I have two implementations of a function that computes the Frobenius norm of a deductible highway. This function is applied to all vectors of dimension 3 of the 4D-tensor x. Then all the results are summarized. I use this as part of the convoys. TensorFlow version is 0.9.
My first implementation uses the tf.batch_ * functions.
def test1(x): """x: [batch, height, width, channels]""" s = x.get_shape().as_list() a = tf.reshape(x, [-1, s[3], 1]) c = tf.batch_matmul(a, a, adj_y=True) c2 = tf.square(c) diag = tf.batch_matrix_diag_part(c2) return tf.reduce_sum(c2) - tf.reduce_sum(diag)
This works, but the intermediate tensor c is the channels times larger than the tensor x, which limits the lot size.
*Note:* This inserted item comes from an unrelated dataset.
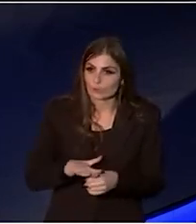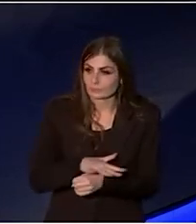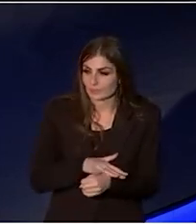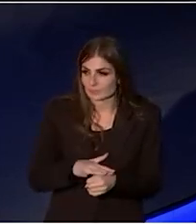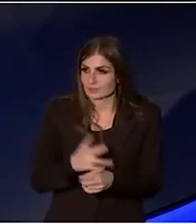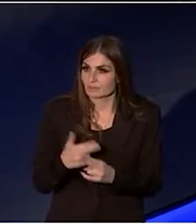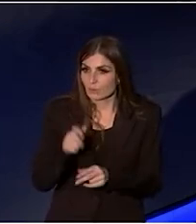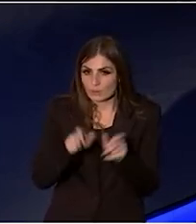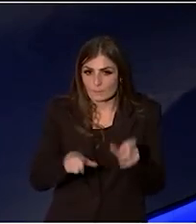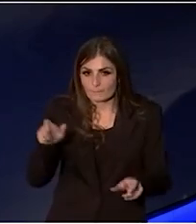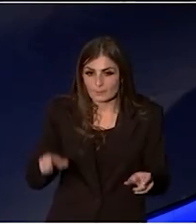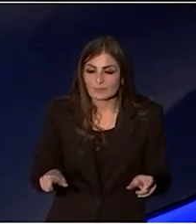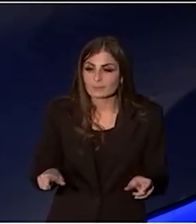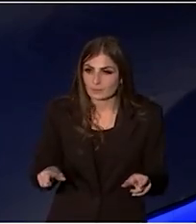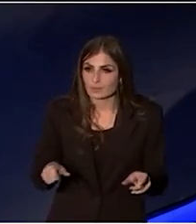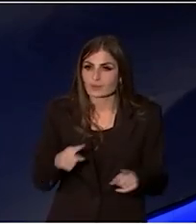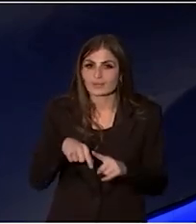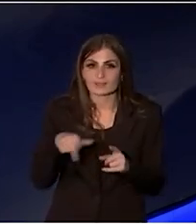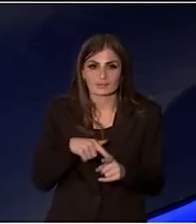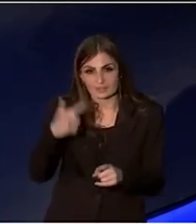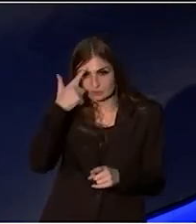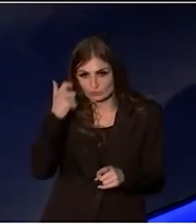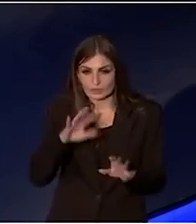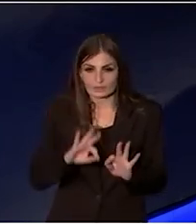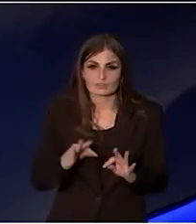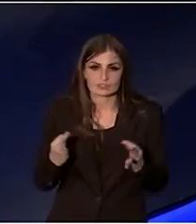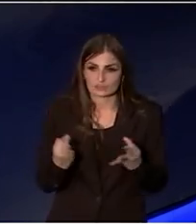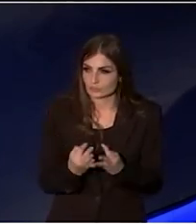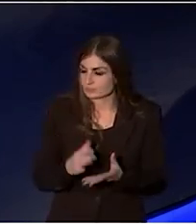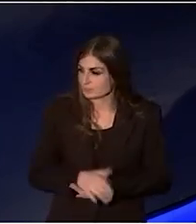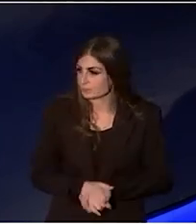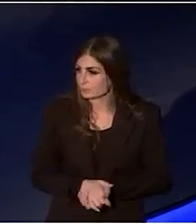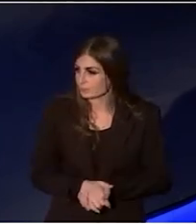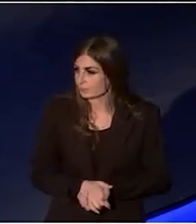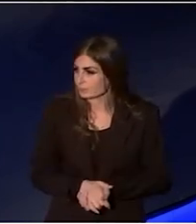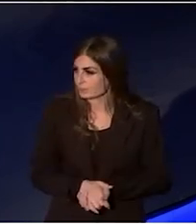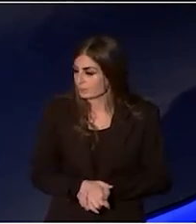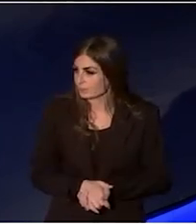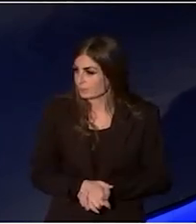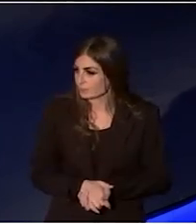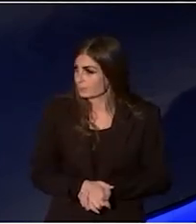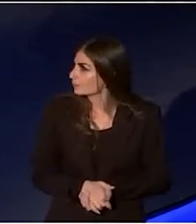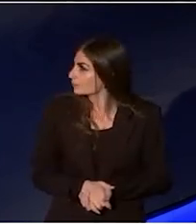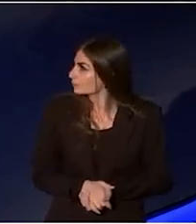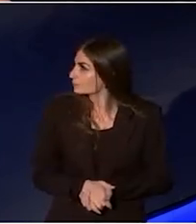for people who are in these creative industries.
So I tried using a map_fn based approach:
def fn(x): x1 = tf.reshape(x, [-1, 1]) c1 = tf.matmul(x1, x1, transpose_b=True) c2 = tf.square(c1) t1 = tf.trace(c2) return tf.reduce_sum(c2)- t1) def test2(x): """x: [batch, height, width, channels]""" s = x.get_shape().as_list() a = tf.reshape(x, [-1, s[3]]) return tf.reduce_sum(tf.map_fn(fn, a))
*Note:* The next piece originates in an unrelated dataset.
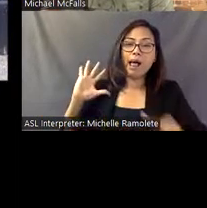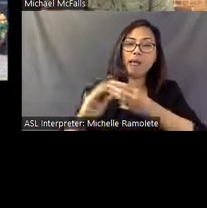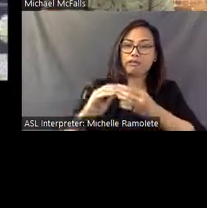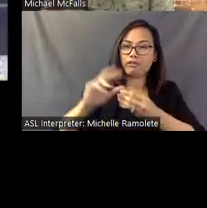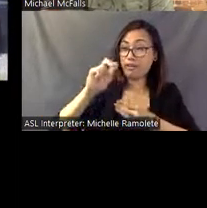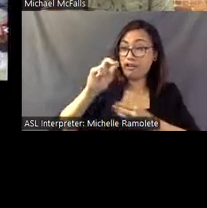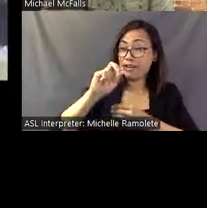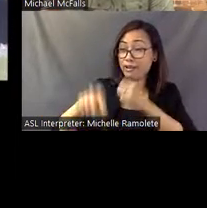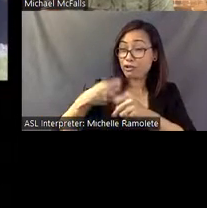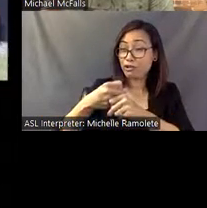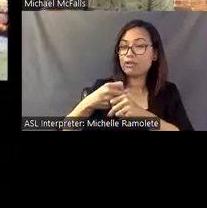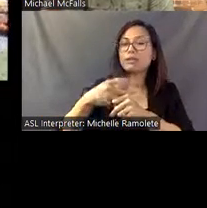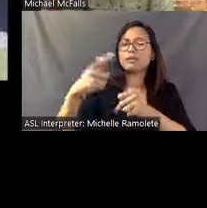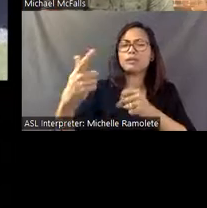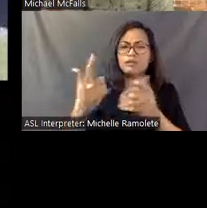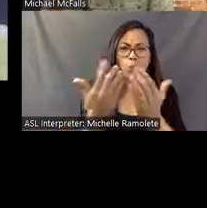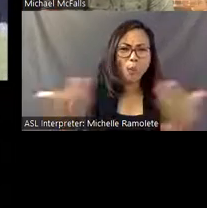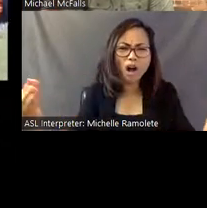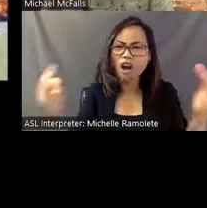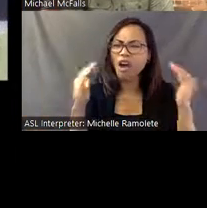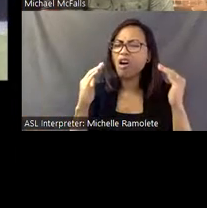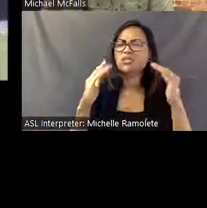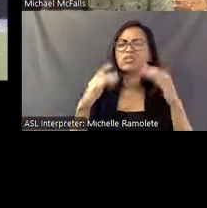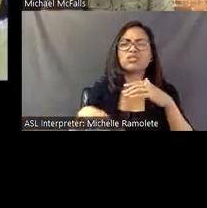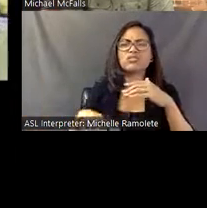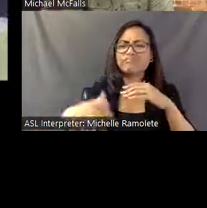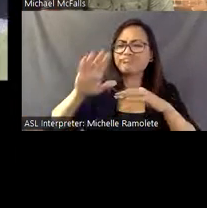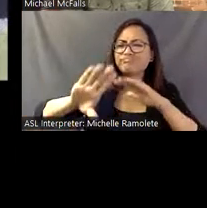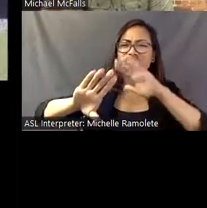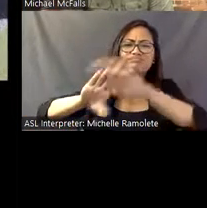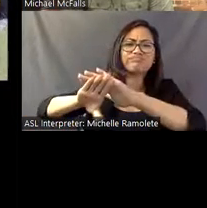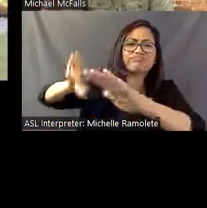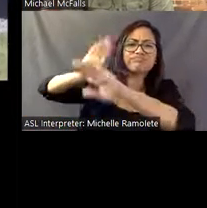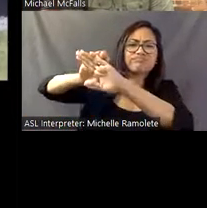He erected walls around the place, overlaid them with cement, decorating them with ancient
When I run the second function, I get a lot of messages (50+), for example:
I tensorflow/core/common_runtime/gpu/pool_allocator.cc:244] PoolAllocator: After 16084 get requests, put_count=20101 evicted_count=4000 eviction_rate=0.198995 and unsatisfied allocation rate=0
The execution time of test2 is approximately 45 times longer than the execution time of test1.
When using parallel_itrations = 10 memory usage for map_fn should be OK * 10 channels * channel, which is much lower than test1.
So now the question arises: why map_fn approach takes more time, and why it seems that it uses more memory, not less?